One of the most common questions I hear as a Florida estate planning attorney is whether a person with memory issues or early cognitive decline can still legally sign a will or trust. It is a question that affects many families because people are living longer and may experience years of mild impairment before they lose the ability to make legal decisions. Understanding the legal capacity required for different estate planning documents can help families avoid disputes and ensure that their loved one’s wishes are carried out.

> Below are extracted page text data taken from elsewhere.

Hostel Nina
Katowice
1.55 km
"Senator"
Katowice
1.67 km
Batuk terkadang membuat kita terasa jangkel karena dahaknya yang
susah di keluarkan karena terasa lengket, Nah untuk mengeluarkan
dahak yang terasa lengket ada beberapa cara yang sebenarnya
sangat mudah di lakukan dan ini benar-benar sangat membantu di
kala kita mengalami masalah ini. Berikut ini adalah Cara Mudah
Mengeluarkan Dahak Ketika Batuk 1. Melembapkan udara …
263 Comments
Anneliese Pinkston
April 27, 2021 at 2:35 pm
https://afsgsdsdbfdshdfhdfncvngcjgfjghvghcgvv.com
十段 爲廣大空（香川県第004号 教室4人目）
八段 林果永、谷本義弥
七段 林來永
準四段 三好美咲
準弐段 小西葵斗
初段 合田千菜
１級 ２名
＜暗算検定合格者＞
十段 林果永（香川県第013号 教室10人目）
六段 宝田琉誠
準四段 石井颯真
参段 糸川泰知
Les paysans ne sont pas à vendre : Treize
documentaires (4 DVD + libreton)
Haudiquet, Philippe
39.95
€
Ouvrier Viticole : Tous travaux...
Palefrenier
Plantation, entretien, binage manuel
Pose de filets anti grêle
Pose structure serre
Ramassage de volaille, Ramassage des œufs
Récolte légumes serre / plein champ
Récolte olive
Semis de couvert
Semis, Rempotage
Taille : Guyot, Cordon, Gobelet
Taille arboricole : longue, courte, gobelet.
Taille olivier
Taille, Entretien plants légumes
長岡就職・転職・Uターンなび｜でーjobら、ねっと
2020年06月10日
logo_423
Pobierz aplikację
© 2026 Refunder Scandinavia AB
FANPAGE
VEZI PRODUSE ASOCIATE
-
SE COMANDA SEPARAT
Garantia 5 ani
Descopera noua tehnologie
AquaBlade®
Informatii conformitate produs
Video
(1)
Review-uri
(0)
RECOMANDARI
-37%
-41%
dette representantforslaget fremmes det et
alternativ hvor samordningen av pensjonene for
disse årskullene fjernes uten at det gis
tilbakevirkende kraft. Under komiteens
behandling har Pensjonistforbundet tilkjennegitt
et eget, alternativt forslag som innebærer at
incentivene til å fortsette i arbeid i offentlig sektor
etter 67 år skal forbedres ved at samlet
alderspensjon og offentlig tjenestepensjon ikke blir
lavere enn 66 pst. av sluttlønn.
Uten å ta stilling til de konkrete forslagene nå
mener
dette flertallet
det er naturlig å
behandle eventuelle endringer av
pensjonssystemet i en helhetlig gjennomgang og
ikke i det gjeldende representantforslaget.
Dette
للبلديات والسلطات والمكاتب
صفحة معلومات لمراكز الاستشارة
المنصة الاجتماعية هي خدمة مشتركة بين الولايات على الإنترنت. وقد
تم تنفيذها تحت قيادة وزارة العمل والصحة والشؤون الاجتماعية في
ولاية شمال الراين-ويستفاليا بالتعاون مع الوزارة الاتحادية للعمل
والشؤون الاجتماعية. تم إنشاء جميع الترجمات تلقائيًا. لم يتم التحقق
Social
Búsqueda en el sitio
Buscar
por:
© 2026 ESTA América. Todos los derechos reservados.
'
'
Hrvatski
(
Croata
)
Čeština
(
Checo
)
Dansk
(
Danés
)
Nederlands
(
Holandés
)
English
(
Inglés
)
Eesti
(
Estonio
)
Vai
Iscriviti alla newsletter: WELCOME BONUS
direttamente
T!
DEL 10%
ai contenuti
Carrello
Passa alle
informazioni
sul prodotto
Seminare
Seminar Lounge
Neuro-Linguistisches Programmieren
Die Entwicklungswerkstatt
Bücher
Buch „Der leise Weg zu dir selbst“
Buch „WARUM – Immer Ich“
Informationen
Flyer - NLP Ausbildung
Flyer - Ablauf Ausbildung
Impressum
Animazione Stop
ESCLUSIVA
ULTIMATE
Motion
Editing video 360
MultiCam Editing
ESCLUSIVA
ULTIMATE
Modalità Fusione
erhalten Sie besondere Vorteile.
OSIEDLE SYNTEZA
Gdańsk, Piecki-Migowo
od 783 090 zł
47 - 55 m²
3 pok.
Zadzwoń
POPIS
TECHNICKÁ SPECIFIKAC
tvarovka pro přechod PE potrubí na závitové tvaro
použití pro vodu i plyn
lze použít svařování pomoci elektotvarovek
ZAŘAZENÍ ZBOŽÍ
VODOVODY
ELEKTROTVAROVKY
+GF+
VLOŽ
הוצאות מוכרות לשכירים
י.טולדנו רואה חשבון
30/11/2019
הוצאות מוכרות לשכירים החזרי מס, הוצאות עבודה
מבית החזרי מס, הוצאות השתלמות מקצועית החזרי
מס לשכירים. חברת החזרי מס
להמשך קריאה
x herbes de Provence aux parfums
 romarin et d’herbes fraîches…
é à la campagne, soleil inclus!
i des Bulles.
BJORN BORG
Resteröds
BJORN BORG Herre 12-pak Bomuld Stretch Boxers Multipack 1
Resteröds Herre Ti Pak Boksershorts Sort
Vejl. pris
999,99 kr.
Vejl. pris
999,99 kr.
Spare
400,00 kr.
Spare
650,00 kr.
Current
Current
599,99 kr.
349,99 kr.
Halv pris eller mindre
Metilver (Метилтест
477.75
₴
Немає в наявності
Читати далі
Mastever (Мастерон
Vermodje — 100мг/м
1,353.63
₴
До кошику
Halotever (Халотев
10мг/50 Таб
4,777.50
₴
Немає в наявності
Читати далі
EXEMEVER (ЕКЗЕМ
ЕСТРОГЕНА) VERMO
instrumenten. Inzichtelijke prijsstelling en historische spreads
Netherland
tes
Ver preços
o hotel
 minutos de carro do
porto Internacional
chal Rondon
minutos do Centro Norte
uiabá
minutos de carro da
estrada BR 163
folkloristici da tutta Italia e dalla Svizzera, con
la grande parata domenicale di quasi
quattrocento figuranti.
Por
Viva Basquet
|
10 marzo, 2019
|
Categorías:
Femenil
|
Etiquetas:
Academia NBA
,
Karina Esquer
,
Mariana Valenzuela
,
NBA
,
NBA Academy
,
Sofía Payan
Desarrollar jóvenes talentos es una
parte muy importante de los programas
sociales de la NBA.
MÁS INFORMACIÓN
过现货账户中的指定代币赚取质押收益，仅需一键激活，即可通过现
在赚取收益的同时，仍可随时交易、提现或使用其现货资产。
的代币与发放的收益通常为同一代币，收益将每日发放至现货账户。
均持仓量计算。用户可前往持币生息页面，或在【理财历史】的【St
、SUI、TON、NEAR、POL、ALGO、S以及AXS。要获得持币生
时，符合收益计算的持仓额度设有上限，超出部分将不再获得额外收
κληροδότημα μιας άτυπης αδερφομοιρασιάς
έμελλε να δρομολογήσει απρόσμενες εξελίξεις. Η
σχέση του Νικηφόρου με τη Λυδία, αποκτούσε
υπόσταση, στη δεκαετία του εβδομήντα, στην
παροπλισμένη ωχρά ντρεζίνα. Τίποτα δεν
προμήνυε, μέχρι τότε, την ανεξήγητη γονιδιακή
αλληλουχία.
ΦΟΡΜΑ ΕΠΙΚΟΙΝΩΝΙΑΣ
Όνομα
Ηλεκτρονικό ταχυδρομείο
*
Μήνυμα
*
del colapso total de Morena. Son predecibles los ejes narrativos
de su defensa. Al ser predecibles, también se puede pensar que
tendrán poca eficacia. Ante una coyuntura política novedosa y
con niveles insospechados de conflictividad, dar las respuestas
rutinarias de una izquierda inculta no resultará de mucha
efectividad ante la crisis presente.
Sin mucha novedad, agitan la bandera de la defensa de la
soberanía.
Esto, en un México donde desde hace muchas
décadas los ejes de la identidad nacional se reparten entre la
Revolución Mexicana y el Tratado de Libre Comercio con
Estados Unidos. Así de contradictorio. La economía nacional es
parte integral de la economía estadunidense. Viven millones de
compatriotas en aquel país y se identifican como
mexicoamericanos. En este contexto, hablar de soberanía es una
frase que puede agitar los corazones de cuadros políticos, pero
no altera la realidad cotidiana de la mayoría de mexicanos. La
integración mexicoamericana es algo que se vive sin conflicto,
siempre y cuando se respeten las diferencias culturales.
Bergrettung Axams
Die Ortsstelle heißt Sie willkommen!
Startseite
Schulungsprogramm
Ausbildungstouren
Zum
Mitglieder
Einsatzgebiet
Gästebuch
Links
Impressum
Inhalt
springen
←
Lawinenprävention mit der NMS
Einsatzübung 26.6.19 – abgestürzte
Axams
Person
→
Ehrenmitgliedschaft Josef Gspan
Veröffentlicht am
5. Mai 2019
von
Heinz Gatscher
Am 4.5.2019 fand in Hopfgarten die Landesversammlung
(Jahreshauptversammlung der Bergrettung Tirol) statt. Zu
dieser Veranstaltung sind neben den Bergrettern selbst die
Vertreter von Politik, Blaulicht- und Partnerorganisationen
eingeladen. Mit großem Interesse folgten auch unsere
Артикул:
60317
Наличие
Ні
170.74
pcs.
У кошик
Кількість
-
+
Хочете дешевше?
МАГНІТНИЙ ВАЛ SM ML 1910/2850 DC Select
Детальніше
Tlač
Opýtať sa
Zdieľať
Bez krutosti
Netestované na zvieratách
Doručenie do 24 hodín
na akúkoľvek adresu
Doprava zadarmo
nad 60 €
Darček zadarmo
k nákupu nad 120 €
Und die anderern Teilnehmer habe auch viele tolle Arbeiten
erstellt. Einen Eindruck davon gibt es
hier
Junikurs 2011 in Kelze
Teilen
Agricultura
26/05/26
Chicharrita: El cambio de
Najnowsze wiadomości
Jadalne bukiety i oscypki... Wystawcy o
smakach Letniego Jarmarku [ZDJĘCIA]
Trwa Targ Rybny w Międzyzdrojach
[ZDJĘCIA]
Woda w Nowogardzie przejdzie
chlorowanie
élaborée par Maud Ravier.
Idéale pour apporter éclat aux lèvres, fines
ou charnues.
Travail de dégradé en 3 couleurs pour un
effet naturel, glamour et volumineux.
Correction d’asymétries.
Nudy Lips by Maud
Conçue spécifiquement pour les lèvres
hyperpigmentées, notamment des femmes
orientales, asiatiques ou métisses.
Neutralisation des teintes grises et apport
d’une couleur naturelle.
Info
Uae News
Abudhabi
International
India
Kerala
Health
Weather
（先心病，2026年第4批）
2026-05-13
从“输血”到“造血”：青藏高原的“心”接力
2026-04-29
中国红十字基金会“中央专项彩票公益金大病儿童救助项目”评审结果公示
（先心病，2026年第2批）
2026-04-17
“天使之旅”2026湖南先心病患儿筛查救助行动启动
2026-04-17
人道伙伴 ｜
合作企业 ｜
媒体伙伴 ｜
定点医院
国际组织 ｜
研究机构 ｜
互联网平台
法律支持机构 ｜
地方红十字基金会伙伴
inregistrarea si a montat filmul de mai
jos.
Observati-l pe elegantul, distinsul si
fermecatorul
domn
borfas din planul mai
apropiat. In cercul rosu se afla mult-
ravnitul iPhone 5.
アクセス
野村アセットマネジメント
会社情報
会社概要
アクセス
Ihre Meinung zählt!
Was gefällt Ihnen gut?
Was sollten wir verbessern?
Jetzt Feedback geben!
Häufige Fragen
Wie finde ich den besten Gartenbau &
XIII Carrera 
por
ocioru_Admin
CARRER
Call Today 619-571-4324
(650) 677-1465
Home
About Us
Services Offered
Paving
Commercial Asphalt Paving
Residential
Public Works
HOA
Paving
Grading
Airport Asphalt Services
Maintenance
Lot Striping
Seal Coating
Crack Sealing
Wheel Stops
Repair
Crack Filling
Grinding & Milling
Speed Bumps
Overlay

Florida uses the concept of “testamentary capacity” for wills. To execute a valid will, a person must understand that they are signing a will, must know the general nature and extent of their property, must recognize the people who would naturally receive their assets, and must understand how these elements fit together to form a plan of distribution. The law focuses on the person’s capacity at the exact moment the will is signed. Someone with dementia or other cognitive issues may still have a period of clarity and insight that satisfies the legal standard. A diagnosis of dementia does not automatically prevent someone from creating a valid will, although it may invite later challenges if the signing was not handled carefully.
This is why planning during good mental health is so important. Early estate planning gives individuals control over their decisions and reduces the risk of court involvement. When planning is completed while capacity is clear, it greatly reduces the likelihood of disputes among family members. Proper documents also eliminate the need for guardianship in most situations, which can save families significant time, expense and emotional stress. Once cognitive decline progresses, it becomes far more difficult to create a comprehensive plan and options become limited.
There are common warning signs that indicate planning should happen sooner rather than later. These include repeating questions, difficulty managing finances, increasing forgetfulness, confusion with everyday decisions, a diagnosis of mild cognitive impairment or Alzheimer’s disease, or a new vulnerability to scams. Families who notice these issues should seek legal guidance promptly. In many cases, planning is still possible, but delays can close the door on important opportunities.
Florida law gives people the freedom to determine how their assets will be managed and who will make decisions for them, but this freedom depends on having legal capacity. The safest and most effective approach is to complete estate planning while mental health is strong and unquestioned. If you have concerns about a loved one’s ability to sign documents or if you want to make sure your own planning is secure, it is wise to consult with an experienced Florida attorney before capacity becomes an issue.